Head Start is a federally funded program that offers early education to low-income children ages 5 and under and to pregnant women.
Two Rivers serves 1,050 children and employs 235 staffers.
On Friday, Two Rivers alerted staff and parents that the agency would have to suspend services on Monday because there was an issue accessing the federal grant money that funds the program.
The funds are put in one major account and Two Rivers takes money when it needs it.
“We were unable to do a draw down due to a glitch in the system,” said Two Rivers Executive Director Diane Lacey.
The computer glitch wasn’t caused by the federal government shutdown, Lacey said, but because government workers were furloughed, Two Rivers couldn’t get in touch with anyone to solve the problem.
“We called everyone in the world,” Lacey said.
She waited as long as she could on Friday, but when the issue still wasn’t resolved, Lacey had to make a tough call.
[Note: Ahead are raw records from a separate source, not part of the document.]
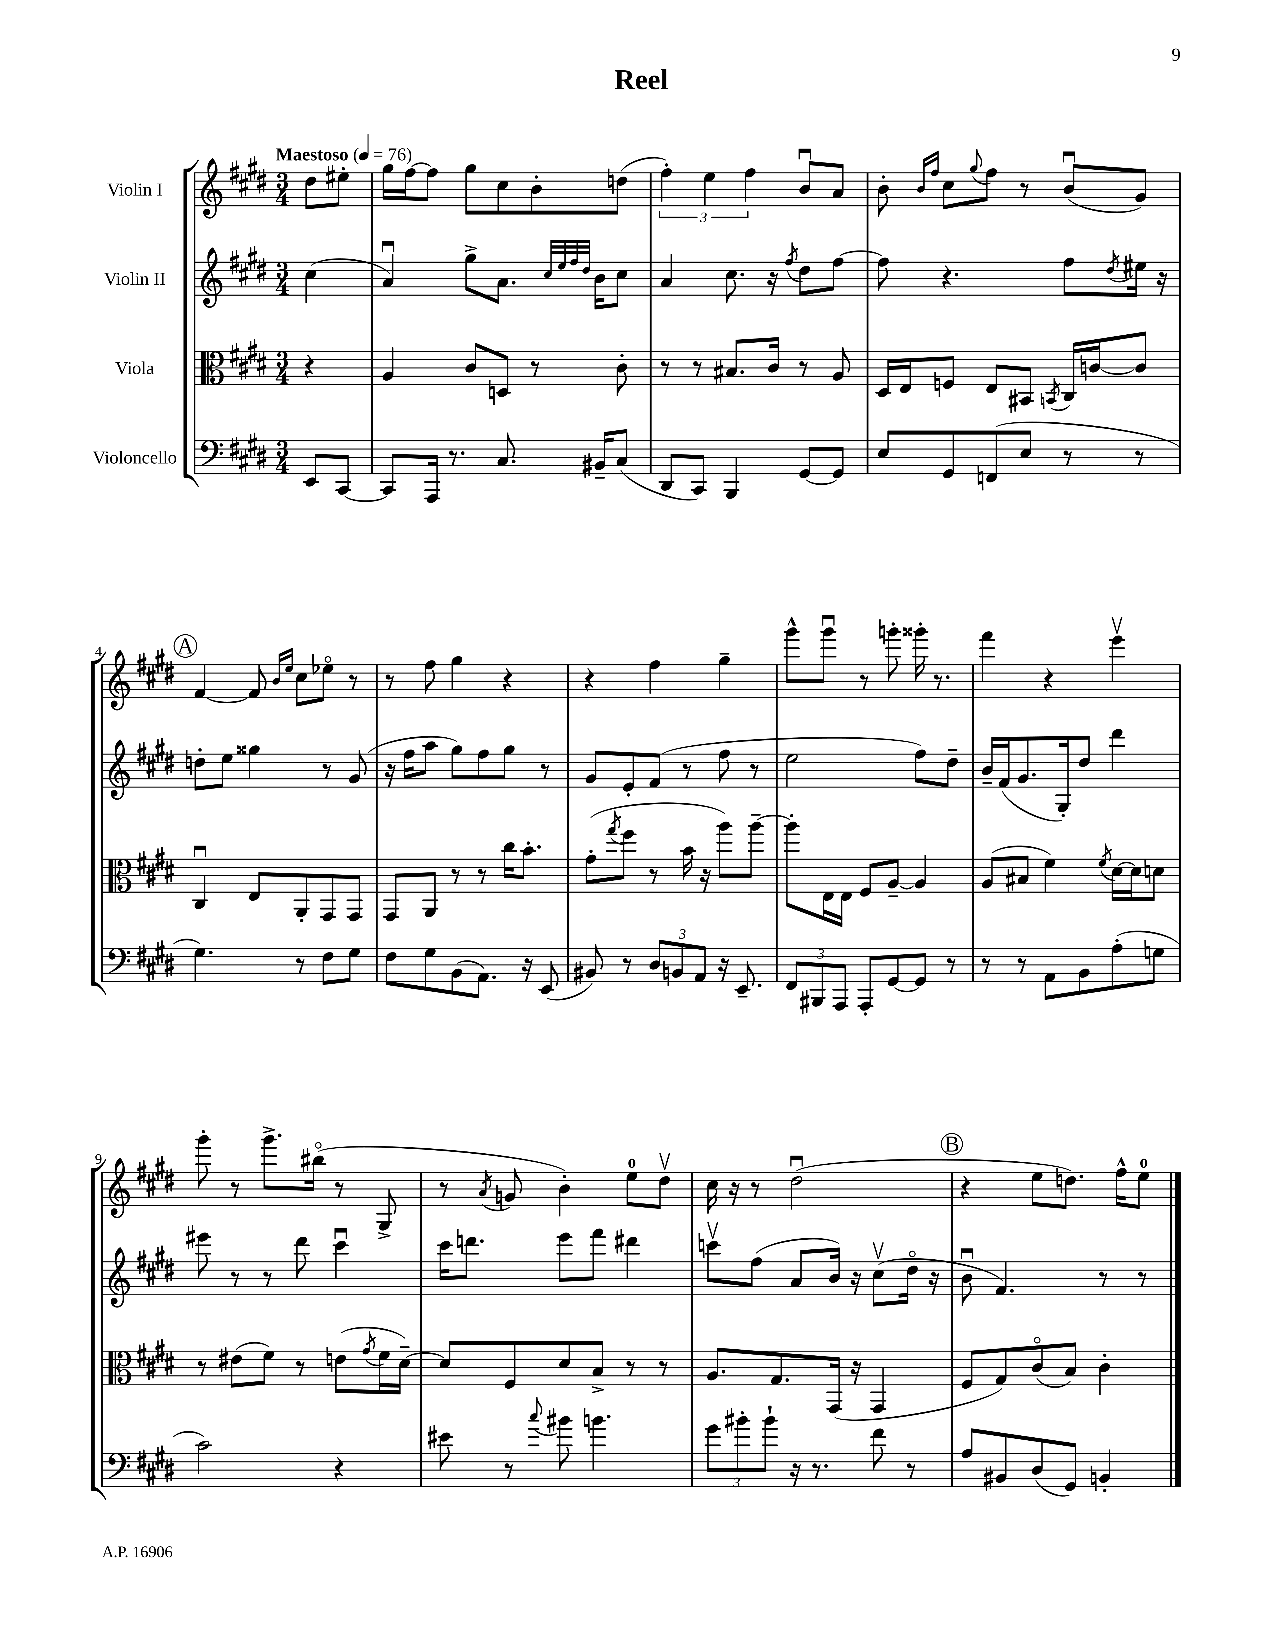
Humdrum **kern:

**kern	**kern	**kern	**kern
*part4	*part3	*part2	*part1
*staff4	*staff3	*staff2	*staff1
*I"Violoncello	*I"Viola	*I"Violin II	*I"Violin I
*clefF4	*clefC3	*clefG2	*clefG2
*k[f#c#g#d#]	*k[f#c#g#d#]	*k[f#c#g#d#]	*k[f#c#g#d#]
*M3/4	*M3/4	*M3/4	*M3/4
*MM76	*MM76	*MM76	*MM76
=	=	=	=
!	!	!	!LO:TX:a:B:t=Maestoso
8EE/L	4r	(4cc#\	8dd#\L
[8CC#/J	.	.	8ee#X'\J
=1	=1	=1	=1
8CC#/L]	4A/	4au/)	16gg#\LL
.	.	.	[16ff#\J
16AAA/Jk	.	.	8ff#\J]
8.r	.	.	.
.	8c#/L	8gg#^\L	8gg#\L
8.C#/	8Dn/J	8.a\J	8cc#\
.	8r	.	8b'\
.	.	32qqcc#/LLL	.
.	.	32qqee/	.
.	.	32qqff#/	.
.	.	32qqdd#/JJJ	.
16BB#X~/KL	.	16b\KL	.
(8C#/J	8c#'\	8cc#\J	(8ddn\J
=2	=2	=2	=2
8DD#/L	8r	4a/	6ff#'\)
8CC#/J)	8r	.	.
.	.	.	6ee\
4BBB/	8.B#X/L	8.cc#\	.
.	.	.	6ff#\
.	16c#/Jk	16r	.
.	.	8qff#/	.
[8GG#/L	8r	8dd#\L	8bu/L
8GG#/J]	8A/	[8ff#\J	8a/J
=3	=3	=3	=3
8E/L	16D#/LL	8ff#\]	8b'\
.	16E/J	.	.
.	.	.	16qqb/LL
.	.	.	16qqff#/JJ
8GG#/	8Fn/J	4.r	8cc#\L
.	.	.	8qqgg#/
(8FFn/	8E/L	.	8ff#\J
8E/J	8BB#X/J	.	8r
.	8qBBn/	.	.
8r	16C#/LL	8ff#\L	(8bu/L
.	[16cn/J	.	.
.	.	8qdd#/	.
8r	8c/J]	16ee#X\Jk	8g#/J)
.	.	16r	.
!!LO:LB:g=z
!!LO:REH:place=s1:t=A
=4	=4	=4	=4
4.G#\)	4C#u/	8ddn'\L	[4f#/
.	.	8ee\J	.
.	8E/L	4gg##X\	8f#/]
.	.	.	16qqb/LL
.	.	.	16qqee/JJ
8r	8AA'/	.	8cc#\L
8F#\L	8GG#/	8r	8ee-X\J
8G#\J	8GG#/J	(8g#/	8r
=5	=5	=5	=5
8F#\L	8GG#/L	16r	8r
.	.	16ff#\KL	.
8G#\	8AA/J	8aa\J	8ff#\
(8BB\	8r	8gg#\L)	4gg#\
8.AA\J)	8r	8ff#\	.
.	16cc#\KL	8gg#\J	4r
16r	8.b'\J	.	.
(8EE/	.	8r	.
=6	=6	=6	=6
8BB#X/)	(8g#'\L	8g#/L	4r
.	8qgg#/	.	.
8r	8ff#\J	8e'/	.
12D#/L	8r	(8f#/J	4ff#\
12BBn/	.	.	.
.	16b\	8r	.
12AA/J	.	.	.
.	16r	.	.
16r	8aa\L)	8ff#\	4gg#~\
8.EE~/	.	.	.
.	[8aa~\J	8r	.
=7	=7	=7	=7
12FF#/L	8aa'\L]	2ee\	8ggg#^^\L
12BBB#X/	.	.	.
.	16E\L	.	8ggg#u\J
12AAA/J	.	.	.
.	16E\JJ	.	.
8AAA'/L	8F#/L	.	8r
[8GG#/	[8A~/J	.	8gggn'\
8GG#/J]	4A/]	8ff#\L)	16ggg##X'\
.	.	.	8.r
8r	.	8dd#~\J	.
=8	=8	=8	=8
8r	(8A/L	16b~/LL	4fff#\
.	.	(16f#/J	.
8r	8B#X/J	8.g#/	.
8AA\L	4f#\)	.	4r
.	.	16G#'/k)	.
8BB\	.	8dd#/J	.
.	8qf#/	.	.
(8A'\	[16d#\LL	4ddd#\	4eeev\
.	16d#\J]	.	.
8Gn\J	8dn\J	.	.
!!LO:LB:g=z
=9	=9	=9	=9
2c#\)	8r	8eee#X\	8ggg#'\
.	(8e#X\L	8r	8r
.	8f#\J)	8r	8.ggg#^\L
.	8r	8ddd#\	.
.	.	.	(16bb#X\Jk
4r	(8en\L	4ccc#u\	8r
.	8qg#/	.	.
.	16f#\L	.	8G#^/
.	[16d#~\JJ)	.	.
=10	=10	=10	=10
8e#X\	8d#/L]	16ccc#\KL	8r
.	.	8.dddn\J	.
.	.	.	8qa/
8r	8F#/	.	8gn/
8qqcc#/	.	.	.
8b#X\	8d#/	8eee\L	4b'\)
4.bn\	8B^/J	8fff#\J	.
.	8r	4ddd#X\	8ee\L
.	8r	.	8dd#v\J
=11	=11	=11	=11
12g#\L	8.A/L	8cccnv\L	16cc#\
.	.	.	16r
12b#X'\	.	.	.
.	.	(8ff#\J	8r
12b#`\J	.	.	.
.	8.G#/	.	.
16r	.	8a/L	(2dd#u\
8.r	.	.	.
.	(16GG#/Jk	16b/Jk)	.
.	16r	16r	.
8f#\	4GG#/	(8cc#v\L	.
8r	.	16dd#\Jk	.
.	.	16r	.
!!LO:REH:place=s1:t=B
=12	=12	=12	=12
8A/L	8F#/L	8bu\	4r
8BB#X/	8G#/)	4.f#/)	.
(8D#/	(8c#/	.	8ee\L
8GG#/J)	8B/J)	.	8.ddn\J)
4BBn'/	4c#'\	8r	.
.	.	.	16ff#^^\KL
.	.	8r	8ee\J
==	==	==	==
*-	*-	*-	*-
“I was just worried to open the program if we couldn’t pay staff,” she said. “It’s very hard when you have to tell parents on Friday that on Monday they won’t have care for their children.”
Many parents whose children attend Head Start programs are working low-wage or entry-level jobs and can’t afford child care, Lacey added, so the one-day closure was especially difficult for them.
“And staff too were very upset without knowing how long this was going to last,” she said. “It’s very heart-breaking.”
Two Rivers finally was able to get in touch with someone in Springfield who resolved the issue, allowing services to resume Tuesday.
For some families already struggling, the uncertainty was a major stressor.
“We were freaking out,” said one man whose wife works for Two Rivers. “We’re floating on fumes.”
He said his family was panicked when they heard about the closure because he’s been out of work for two months recovering from knee surgery, and the family was relying on one income.
“It doesn’t affect just the kids, there’s a ripple effect,” he said. “There’s a lot of hard-working families that depend on this.”